▸ **TO BE DONE**: Can you put the data, from its first line up to and including the line with "h=10 m=17 s=33", into a Markdown table with the columns Row and Data line, numbering each row and leaving out blank lines?

● ● ●

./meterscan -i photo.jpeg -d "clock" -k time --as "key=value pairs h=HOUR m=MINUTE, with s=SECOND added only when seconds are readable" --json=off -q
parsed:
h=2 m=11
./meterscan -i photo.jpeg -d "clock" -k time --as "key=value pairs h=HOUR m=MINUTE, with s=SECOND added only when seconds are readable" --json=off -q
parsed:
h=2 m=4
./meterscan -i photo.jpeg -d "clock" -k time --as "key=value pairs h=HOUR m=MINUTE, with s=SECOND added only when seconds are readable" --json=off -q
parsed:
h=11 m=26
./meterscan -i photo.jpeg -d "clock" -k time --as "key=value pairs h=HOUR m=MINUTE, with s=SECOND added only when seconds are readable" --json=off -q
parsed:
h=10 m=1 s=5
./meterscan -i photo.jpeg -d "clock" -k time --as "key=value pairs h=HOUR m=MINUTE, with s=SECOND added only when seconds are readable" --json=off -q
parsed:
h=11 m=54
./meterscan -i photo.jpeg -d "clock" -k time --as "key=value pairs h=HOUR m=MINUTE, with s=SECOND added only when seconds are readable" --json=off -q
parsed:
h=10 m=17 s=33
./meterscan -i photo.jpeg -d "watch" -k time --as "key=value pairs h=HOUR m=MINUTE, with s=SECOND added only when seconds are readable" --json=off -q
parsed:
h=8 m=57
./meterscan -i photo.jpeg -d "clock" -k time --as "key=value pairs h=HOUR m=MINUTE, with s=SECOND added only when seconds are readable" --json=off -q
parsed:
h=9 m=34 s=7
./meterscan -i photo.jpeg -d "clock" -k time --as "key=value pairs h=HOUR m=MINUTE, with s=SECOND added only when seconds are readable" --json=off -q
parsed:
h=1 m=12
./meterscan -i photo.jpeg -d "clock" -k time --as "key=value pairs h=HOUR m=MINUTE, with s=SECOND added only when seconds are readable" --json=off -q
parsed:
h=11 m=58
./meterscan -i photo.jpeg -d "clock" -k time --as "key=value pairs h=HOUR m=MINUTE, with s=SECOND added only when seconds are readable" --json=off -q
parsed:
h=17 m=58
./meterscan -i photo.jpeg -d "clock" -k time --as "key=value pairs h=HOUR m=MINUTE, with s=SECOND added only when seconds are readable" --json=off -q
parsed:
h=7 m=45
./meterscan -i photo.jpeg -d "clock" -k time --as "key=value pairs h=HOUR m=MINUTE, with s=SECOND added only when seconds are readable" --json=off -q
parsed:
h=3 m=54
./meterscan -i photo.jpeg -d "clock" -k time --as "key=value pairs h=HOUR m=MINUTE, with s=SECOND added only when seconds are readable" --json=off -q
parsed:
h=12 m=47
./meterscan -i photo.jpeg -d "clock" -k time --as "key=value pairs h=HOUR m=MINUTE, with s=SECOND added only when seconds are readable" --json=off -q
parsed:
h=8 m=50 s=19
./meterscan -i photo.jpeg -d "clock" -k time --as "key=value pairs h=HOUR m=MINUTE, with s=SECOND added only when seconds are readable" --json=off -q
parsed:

● ● ●

▸ **RESULT FOR THIS EXERCISE**:
| Row | Data line |
|---|---|
| 1 | ./meterscan -i photo.jpeg -d "clock" -k time --as "key=value pairs h=HOUR m=MINUTE, with s=SECOND added only when seconds are readable" --json=off -q |
| 2 | parsed: |
| 3 | h=2 m=11 |
| 4 | ./meterscan -i photo.jpeg -d "clock" -k time --as "key=value pairs h=HOUR m=MINUTE, with s=SECOND added only when seconds are readable" --json=off -q |
| 5 | parsed: |
| 6 | h=2 m=4 |
| 7 | ./meterscan -i photo.jpeg -d "clock" -k time --as "key=value pairs h=HOUR m=MINUTE, with s=SECOND added only when seconds are readable" --json=off -q |
| 8 | parsed: |
| 9 | h=11 m=26 |
| 10 | ./meterscan -i photo.jpeg -d "clock" -k time --as "key=value pairs h=HOUR m=MINUTE, with s=SECOND added only when seconds are readable" --json=off -q |
| 11 | parsed: |
| 12 | h=10 m=1 s=5 |
| 13 | ./meterscan -i photo.jpeg -d "clock" -k time --as "key=value pairs h=HOUR m=MINUTE, with s=SECOND added only when seconds are readable" --json=off -q |
| 14 | parsed: |
| 15 | h=11 m=54 |
| 16 | ./meterscan -i photo.jpeg -d "clock" -k time --as "key=value pairs h=HOUR m=MINUTE, with s=SECOND added only when seconds are readable" --json=off -q |
| 17 | parsed: |
| 18 | h=10 m=17 s=33 |